I have a dataframe which contain phrases and I want to extract only compound words separated by a hyphen from the dataframe and place them in another dataframe.
df=pd.DataFrame({'Phrases': ['Trail 1 Yellow-Green','Kim Jong-il was here', 'President Barack Obama', 'methyl-butane', 'Derp da-derp derp', 'Pok-e-mon'],})
So far here is what I got so far:
import pandas as pd
df=pd.DataFrame({'Phrases': ['Trail 1 Yellow-Green','Kim Jong-il was here', 'President Barack Obama', 'methyl-butane', 'Derp da-derp derp', 'Pok-e-mon'],})

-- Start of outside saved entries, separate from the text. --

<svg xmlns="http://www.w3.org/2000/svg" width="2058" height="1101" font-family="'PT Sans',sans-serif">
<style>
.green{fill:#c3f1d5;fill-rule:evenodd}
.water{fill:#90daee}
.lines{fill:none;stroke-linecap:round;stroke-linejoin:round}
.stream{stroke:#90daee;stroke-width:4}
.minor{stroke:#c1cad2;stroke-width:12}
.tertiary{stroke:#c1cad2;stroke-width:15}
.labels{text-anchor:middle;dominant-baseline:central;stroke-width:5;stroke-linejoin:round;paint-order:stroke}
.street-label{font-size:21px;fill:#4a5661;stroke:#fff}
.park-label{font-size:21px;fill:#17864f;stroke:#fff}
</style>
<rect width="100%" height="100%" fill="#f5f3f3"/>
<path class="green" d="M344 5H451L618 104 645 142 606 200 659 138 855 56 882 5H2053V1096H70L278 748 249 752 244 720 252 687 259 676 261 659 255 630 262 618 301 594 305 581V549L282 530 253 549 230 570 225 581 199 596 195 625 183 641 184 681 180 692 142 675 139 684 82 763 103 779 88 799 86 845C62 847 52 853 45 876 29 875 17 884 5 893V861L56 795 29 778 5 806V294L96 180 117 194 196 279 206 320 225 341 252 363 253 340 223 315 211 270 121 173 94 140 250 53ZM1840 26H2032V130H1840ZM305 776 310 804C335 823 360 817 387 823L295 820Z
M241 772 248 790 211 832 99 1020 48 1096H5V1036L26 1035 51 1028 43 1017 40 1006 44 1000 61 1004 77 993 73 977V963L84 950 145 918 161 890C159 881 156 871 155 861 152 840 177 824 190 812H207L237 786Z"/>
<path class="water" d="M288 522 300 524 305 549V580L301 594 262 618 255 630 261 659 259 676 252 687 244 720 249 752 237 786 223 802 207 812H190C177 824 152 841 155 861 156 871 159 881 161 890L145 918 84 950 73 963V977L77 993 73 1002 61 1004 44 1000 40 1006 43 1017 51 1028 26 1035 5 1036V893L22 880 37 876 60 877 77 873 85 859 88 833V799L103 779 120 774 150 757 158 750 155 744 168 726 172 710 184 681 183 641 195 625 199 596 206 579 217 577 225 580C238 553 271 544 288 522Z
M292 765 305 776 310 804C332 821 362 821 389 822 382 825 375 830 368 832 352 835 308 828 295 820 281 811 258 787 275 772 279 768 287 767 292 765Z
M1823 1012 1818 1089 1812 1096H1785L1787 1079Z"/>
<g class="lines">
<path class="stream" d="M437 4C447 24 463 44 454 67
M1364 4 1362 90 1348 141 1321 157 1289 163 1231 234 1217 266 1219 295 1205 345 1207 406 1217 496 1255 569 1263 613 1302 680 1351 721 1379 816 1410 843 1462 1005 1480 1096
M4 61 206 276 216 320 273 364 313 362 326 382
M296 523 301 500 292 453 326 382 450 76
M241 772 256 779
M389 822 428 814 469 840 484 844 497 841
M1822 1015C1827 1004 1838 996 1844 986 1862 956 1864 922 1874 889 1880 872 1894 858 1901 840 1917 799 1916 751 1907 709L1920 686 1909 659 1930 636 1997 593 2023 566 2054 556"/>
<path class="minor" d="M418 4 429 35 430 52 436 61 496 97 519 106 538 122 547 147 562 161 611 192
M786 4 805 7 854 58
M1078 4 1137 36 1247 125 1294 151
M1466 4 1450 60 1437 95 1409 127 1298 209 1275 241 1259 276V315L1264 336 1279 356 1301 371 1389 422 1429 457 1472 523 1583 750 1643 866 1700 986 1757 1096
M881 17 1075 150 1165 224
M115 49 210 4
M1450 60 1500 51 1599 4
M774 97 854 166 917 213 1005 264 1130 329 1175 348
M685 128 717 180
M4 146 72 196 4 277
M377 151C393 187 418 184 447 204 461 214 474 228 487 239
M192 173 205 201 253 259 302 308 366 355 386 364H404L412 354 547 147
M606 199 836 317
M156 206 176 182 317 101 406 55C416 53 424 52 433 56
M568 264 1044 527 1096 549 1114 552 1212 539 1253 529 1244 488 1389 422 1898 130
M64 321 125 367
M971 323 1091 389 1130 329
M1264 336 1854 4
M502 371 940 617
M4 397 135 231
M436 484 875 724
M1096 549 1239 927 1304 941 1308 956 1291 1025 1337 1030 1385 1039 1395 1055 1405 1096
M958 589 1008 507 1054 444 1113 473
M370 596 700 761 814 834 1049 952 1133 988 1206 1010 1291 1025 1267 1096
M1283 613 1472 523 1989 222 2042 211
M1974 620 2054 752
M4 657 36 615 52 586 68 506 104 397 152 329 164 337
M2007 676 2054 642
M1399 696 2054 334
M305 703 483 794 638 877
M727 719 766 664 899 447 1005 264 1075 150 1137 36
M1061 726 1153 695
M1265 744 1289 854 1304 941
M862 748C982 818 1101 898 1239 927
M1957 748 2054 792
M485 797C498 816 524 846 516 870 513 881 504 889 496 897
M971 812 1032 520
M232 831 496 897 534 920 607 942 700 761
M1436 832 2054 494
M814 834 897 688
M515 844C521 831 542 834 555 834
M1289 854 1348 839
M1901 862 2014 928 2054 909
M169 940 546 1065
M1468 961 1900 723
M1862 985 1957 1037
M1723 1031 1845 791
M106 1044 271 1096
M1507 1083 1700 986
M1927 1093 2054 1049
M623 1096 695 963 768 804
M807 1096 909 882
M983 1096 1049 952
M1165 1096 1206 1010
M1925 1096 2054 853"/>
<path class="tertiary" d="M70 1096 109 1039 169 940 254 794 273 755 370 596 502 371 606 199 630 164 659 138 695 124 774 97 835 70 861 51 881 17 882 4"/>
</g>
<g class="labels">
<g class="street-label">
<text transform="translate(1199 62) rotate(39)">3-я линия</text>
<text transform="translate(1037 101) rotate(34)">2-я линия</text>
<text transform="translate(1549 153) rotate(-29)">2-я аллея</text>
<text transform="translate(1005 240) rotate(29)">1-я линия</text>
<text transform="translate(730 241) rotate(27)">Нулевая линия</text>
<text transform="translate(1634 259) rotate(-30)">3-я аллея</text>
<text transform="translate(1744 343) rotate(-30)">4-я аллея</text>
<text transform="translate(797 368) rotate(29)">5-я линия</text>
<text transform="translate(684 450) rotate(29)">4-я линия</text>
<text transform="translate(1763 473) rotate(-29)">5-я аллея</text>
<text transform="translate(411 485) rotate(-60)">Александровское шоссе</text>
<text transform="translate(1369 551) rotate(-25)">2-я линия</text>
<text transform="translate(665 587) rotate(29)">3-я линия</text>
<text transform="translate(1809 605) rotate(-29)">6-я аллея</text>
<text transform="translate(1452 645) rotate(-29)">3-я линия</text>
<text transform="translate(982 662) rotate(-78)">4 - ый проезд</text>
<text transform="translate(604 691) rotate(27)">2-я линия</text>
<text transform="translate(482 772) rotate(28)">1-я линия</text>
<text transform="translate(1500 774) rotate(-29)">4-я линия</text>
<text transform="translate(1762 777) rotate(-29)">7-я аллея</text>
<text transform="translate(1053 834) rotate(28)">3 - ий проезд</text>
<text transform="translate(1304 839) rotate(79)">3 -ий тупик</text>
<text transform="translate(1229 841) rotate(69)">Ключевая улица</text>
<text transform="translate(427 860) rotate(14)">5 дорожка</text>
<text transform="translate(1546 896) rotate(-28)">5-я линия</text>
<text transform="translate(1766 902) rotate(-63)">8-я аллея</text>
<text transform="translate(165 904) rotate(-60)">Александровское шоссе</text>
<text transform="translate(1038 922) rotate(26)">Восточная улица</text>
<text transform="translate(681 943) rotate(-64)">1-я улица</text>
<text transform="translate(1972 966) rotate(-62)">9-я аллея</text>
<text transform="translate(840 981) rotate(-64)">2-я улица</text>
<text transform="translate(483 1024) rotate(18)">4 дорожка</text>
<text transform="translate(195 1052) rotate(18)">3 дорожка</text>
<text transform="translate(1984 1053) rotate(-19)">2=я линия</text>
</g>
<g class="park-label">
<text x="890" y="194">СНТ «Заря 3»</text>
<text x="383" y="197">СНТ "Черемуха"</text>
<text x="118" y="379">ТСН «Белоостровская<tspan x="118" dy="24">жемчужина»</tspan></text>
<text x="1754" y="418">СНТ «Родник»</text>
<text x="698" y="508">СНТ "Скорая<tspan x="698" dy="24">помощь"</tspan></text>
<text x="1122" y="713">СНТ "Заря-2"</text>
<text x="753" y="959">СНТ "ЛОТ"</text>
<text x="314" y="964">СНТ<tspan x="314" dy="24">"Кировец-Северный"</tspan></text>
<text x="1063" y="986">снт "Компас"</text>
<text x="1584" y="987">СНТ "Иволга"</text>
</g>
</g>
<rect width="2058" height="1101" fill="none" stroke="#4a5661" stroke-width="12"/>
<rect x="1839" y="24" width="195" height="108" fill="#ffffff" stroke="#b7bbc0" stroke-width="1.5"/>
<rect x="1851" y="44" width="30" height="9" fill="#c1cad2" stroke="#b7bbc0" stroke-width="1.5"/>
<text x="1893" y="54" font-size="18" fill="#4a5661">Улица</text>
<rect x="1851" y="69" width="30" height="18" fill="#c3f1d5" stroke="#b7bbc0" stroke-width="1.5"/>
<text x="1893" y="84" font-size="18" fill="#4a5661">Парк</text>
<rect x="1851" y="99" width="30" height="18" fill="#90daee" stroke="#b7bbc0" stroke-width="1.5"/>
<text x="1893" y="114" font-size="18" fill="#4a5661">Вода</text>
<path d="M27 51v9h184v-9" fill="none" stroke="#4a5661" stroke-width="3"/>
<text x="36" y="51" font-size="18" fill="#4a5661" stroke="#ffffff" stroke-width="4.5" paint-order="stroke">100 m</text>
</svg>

new = df['Phrases'].str.extract("(?P<part1>.*?)-(?P<part2>.*)")
results
>>> new
part1 part2
0 Trail 1 Yellow Green
1 Kim Jong il was here
2 NaN NaN
3 methyl butane
4 Derp da derp derp
5 Pok e-mon
What I want is to have just the word so it would be(note that Pok-e-mon appears as Nan
due to 2 hyphens):
>>> new
part1 part2
0 Yellow Green
1 Jong il
2 NaN NaN
3 methyl butane
4 da derp
5 NaN NaN